*Puts on nerdy glasses, clears throat* AHEM! The topic for today is ‘Why is Vic having sugar cravings?’
One, could it be that her lunch was not filling enough? Therefore leading to 10-minutes-later need sugar slump?
(veggie stir-fry, scrambled egg, stir fry chicken + rice, is more than enough!)
Two, could it be that she is working out way too hard and not being fed enough?
(hello, earth to belly, I repeat, walking 10 minutes sloooowly to the train station is NOT counted as exercise)
Three, could it be that she’s just greedy and wants to find an excuse to eat sugary sweets?
Whatever it is, sugar cravings need to be curbed and when tea-drinking, gum-chewing, nougat-munching, grape-eating, rowntree-fruit-pastille-ing (I’m so obsessed!) doesn’t work, abandon all logic of being healthy and bake these. Gluten-free chocolate cake doughnuts by Kate Demasco. Pure genius.
Chocolate Cake Doughnuts
3 oz best-quality semisweet chocolate (70%), finely chopped
3 tbsp unsalted butter
1 3/4c GF flour blend
1/2 cup caster sugar
1 tbsp unsweetened cocoa powder
2 tsp baking powder
1/2 tsp baking soda
1/3 c whole milk + 1 tbsp apple cider vinegar (mix together in a bowl)
1 large egg
1 large egg yolk
1) Melt the chocolate and the butter in the microwave.
2) In a large bowl, whisk together 1 cup of the flour, the caster sugar , cocoa powder, baking powder and baking soda. In a second bowl, whisk together the soured milk, egg and the egg yolk.

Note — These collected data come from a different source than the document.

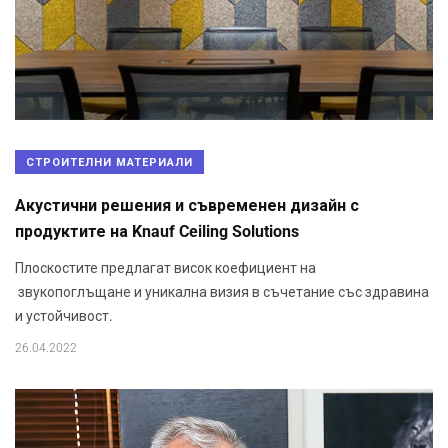
СТРОИТЕЛНИ МАТЕРИАЛИ
Акустични решения и съвременен дизайн с
продуктите на Knauf Ceiling Solutions
Плоскостите предлагат висок коефициент на
звукопоглъщане и уникална визия в съчетание със здравина
и устойчивост.
26.04.2022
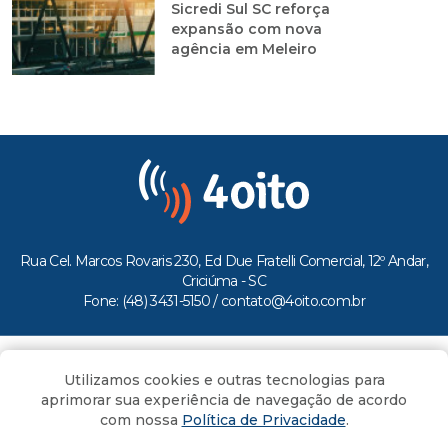
Sicredi Sul SC reforça
expansão com nova
agência em Meleiro
Rua Cel. Marcos Rovaris 230, Ed Due Fratelli Comercial, 12º Andar,
Criciúma - SC
Fone: (48) 3431-5150 /
contato@4oito.com.br
Copyright © 2026.
Utilizamos cookies e outras tecnologias para
Todos os direitos reservados ao Portal 4oito
aprimorar sua experiência de navegação de acordo
com nossa
Política de Privacidade
.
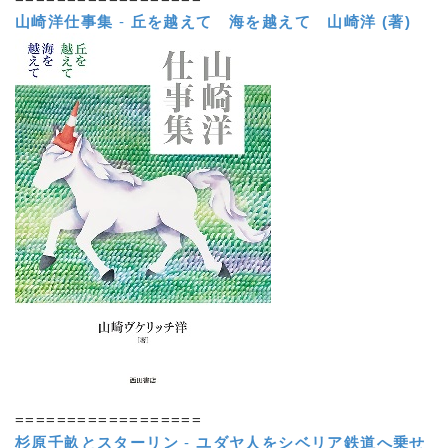
山崎洋仕事集
-
丘を越えて 海を越えて
山崎洋 (著)
==================
杉原千畝とスターリン
-
ユダヤ人をシベリア鉄道へ乗せ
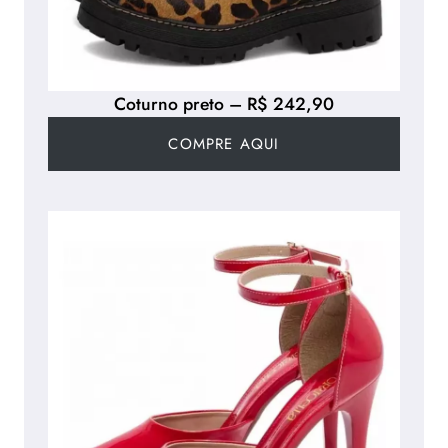
Coturno preto – R$ 242,90
COMPRE AQUI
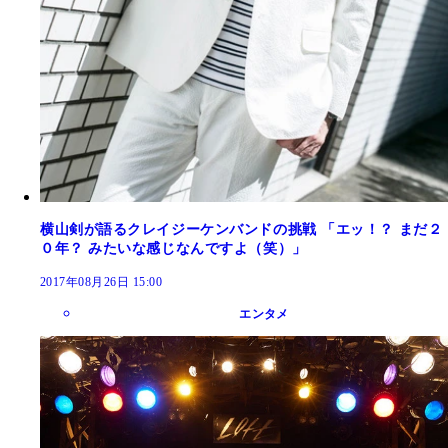
横山剣が語るクレイジーケンバンドの挑戦 「エッ！？ まだ２
０年？ みたいな感じなんですよ（笑）」
2017年08月26日 15:00
エンタメ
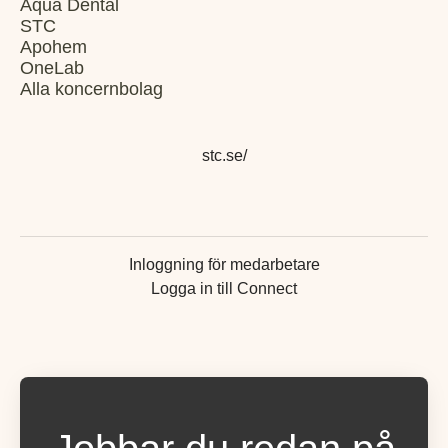
Aqua Dental
STC
Apohem
OneLab
Alla koncernbolag
stc.se/
Inloggning för medarbetare
Logga in till Connect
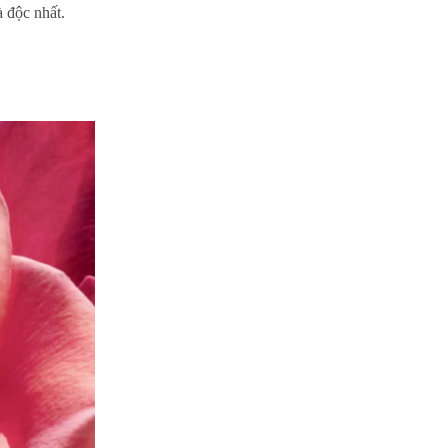
 độc nhất.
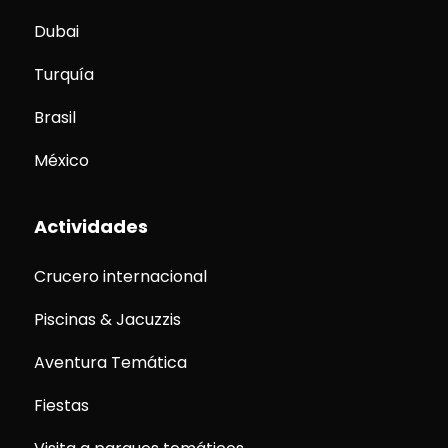
Dubai
Turquía
Brasil
México
Actividades
Crucero internacional
Piscinas & Jacuzzis
Aventura Temática
Fiestas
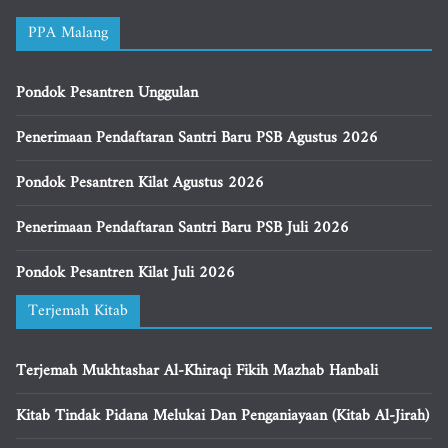
PPA Malang
Pondok Pesantren Unggulan
Penerimaan Pendaftaran Santri Baru PSB Agustus 2026
Pondok Pesantren Kilat Agustus 2026
Penerimaan Pendaftaran Santri Baru PSB Juli 2026
Pondok Pesantren Kilat Juli 2026
Terjemah Kitab
Terjemah Mukhtashar Al-Khiraqi Fikih Mazhab Hanbali
Kitab Tindak Pidana Melukai Dan Penganiayaan (Kitab Al-Jirah)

3) Make a well in the centre, pour in the buttermilk mixture and mix with a whisk. Add the chocolate mixture and blend. Sift the remaining flour over the batter and mix thoroughly.
4) Transfer the dough to a 12 x 14inch sheet of waxed paper. Place a second sheet of waxed paper over the top and roll out the dough (I just pat mine out) to 3/4inch thick. (I made mine thicker because GF batter seldom rise as high as normal batter).
5) Freeze for 30 minutes.
6) Remove dough from freezer and dust with flour. Using a 3-inch round cutter, cut out the doughnuts. Cut out the middlewith a 1-inch cutter. (I just used small heart=shaped cutters).
7) Chill dough in the fridge for 30minutes, up to 1 hour. (Mine still kept it’s shape so I fried it immediately)
8) In a large high-sided skillet, heat 2 inches of oil to 350degreesF. Working in batches, fry the doughnuts, 35 seconds per batch. Drain and dip into the glaze. (To test for doneness, break the first one open to make sure it’s cooked through)
1 cup confectioner’s sugar
2 tbsp cocoa powder, unsweetened
1/2 tsp vanilla extract
Whisk together the confectioner’s sugar, cocoa powder and vanilla. Add in 2 tbsp of hot water and whisk until glaze is smooth. The glaze will be VERY thick, but the warm doughnuts will melt it. If it gets too thick though, adjust consistency by adding a few drops of water. Dip in SPRINKLES if you love it, like me.